A true British classic. Forget the takeaway, make fish and chips at home.

  • Preparation Time25 mins
  • Cooking Time30 mins
  • Serves4
  • DifficultyMedium

For the chips

4 large baking potatoes, cut into chip-sized strips
Vegetable oil, for deep frying

For the beer battered fish

325ml beer
280g plain flour
750g cod fillets, skinned, bones removed, cut diagonally into 2.5cm wide strips (12-15 cm long)
1/2 tsp house seasoning (recipe follows)

For the house seasoning

290g salt
60g black pepper
Chips:
1) In a Dutch oven, heat oil to 190C.

2) Fry potatoes until golden brown, roughly 10 minutes removing with a slotted spoon or spider.
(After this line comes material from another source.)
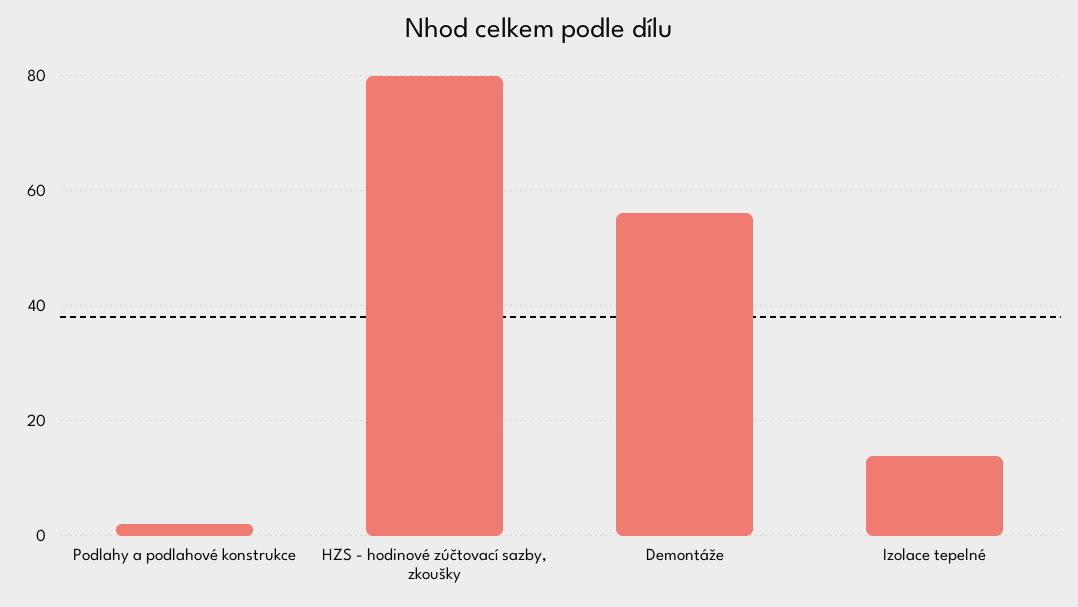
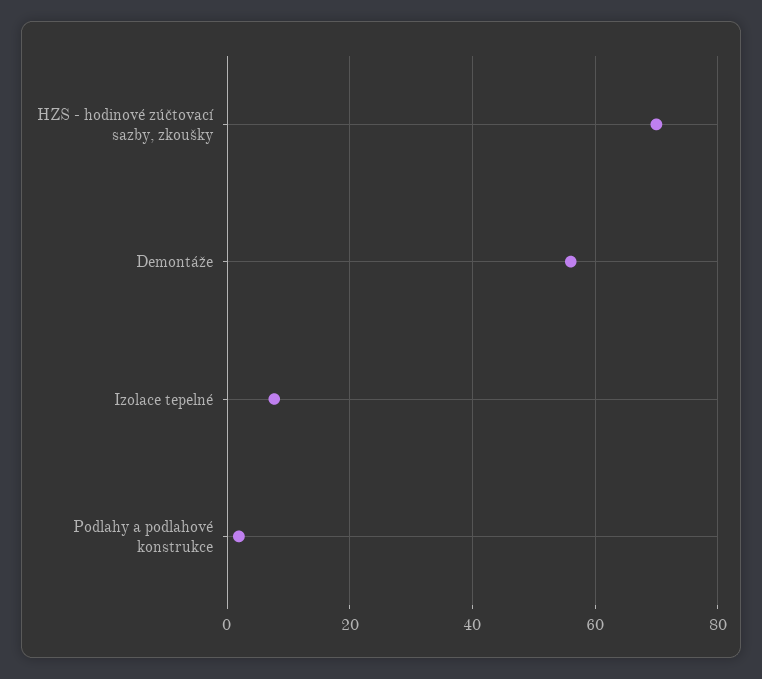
HZS - hodinové zúčtovací sazby, zkoušky: 80 -> 70
Izolace tepelné: 14 -> 8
Hold in low oven to keep warm while cooking the fish.

Beer battered fish:
1) Preheat oven to 110C/Gas 1/4.

2) Pour in the bottle of beer into a large bowl. Sift three-quarters of the flour into the bowl, whisking in gently until just combined. Whisk in house seasoning. Pat fish dry and season on both sides with salt and pepper.

3) Coat the fish in the beer batter. Dredge the pieces of fish in remaining flour and slide into oil as coated. Fry fish, turning over frequently, until deep golden and cooked through, 4-5 minutes. Transfer to a paper towel-lined baking sheet and keep warm in oven.

4) Fry remaining fish in batches, returning oil to 190C between batches. Serve fish with chips.

House seasoning:
Combine ingredients and store in an airtight container for up to 6 months.